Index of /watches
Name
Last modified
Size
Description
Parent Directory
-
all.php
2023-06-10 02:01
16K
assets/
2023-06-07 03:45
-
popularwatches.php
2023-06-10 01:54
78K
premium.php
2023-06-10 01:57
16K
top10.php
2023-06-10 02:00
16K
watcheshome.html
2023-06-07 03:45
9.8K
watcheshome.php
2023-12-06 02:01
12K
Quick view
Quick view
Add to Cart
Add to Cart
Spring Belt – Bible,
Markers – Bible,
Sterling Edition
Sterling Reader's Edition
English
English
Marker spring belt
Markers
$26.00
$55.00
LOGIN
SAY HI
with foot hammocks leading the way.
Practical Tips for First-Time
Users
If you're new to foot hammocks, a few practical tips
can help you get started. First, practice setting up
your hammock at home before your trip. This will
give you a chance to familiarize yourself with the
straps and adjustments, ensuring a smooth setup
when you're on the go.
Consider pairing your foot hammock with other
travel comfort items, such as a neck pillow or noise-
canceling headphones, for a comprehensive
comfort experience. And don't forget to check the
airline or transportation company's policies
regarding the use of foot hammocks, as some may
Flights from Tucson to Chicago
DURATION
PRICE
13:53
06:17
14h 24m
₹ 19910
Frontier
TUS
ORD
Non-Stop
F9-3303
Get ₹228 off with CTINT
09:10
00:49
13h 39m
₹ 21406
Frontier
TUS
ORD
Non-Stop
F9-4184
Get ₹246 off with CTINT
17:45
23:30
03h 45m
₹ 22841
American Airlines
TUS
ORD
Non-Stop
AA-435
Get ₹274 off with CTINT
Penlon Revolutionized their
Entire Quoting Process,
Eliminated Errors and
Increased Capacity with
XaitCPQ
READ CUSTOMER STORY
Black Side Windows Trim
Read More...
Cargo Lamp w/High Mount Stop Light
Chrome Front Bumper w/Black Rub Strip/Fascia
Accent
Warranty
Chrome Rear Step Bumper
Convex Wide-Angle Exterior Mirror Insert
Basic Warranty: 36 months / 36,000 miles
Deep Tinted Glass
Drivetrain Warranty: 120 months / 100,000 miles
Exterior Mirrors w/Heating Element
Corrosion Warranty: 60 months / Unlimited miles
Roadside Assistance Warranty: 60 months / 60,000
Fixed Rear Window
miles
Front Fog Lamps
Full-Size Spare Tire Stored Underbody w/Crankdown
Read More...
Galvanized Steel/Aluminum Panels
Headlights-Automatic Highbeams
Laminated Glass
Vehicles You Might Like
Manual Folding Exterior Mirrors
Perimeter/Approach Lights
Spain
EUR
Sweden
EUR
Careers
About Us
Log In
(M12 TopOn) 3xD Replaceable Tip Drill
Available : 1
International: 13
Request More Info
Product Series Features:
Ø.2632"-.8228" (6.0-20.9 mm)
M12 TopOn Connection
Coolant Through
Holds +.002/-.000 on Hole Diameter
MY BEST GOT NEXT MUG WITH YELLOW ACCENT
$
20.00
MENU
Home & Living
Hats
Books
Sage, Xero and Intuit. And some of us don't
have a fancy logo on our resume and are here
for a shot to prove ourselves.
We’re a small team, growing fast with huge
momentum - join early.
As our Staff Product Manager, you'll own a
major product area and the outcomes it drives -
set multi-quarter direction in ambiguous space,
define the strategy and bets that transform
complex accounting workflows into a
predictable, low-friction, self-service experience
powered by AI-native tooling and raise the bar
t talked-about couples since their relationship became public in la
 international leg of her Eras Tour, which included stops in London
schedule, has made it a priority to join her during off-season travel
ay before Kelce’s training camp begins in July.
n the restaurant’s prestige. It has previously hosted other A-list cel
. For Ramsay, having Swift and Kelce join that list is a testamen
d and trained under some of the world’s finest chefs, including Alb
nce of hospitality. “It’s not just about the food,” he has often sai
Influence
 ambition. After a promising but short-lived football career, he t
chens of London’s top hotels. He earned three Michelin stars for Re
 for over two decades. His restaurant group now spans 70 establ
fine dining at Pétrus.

##########

DIRECTIONS FOR THIS TASK:
Could you write out the lines from the very first one up to and including the line with "If you're new", replacing each "Quick view" with "Preview" and leaving everything else unchanged?

FINISHED TASK:
Index of /watches
Name
Last modified
Size
Description
Parent Directory
-
all.php
2023-06-10 02:01
16K
assets/
2023-06-07 03:45
-
popularwatches.php
2023-06-10 01:54
78K
premium.php
2023-06-10 01:57
16K
top10.php
2023-06-10 02:00
16K
watcheshome.html
2023-06-07 03:45
9.8K
watcheshome.php
2023-12-06 02:01
12K
Preview
Preview
Add to Cart
Add to Cart
Spring Belt – Bible,
Markers – Bible,
Sterling Edition
Sterling Reader's Edition
English
English
Marker spring belt
Markers
$26.00
$55.00
LOGIN
SAY HI
with foot hammocks leading the way.
Practical Tips for First-Time
Users
If you're new to foot hammocks, a few practical tips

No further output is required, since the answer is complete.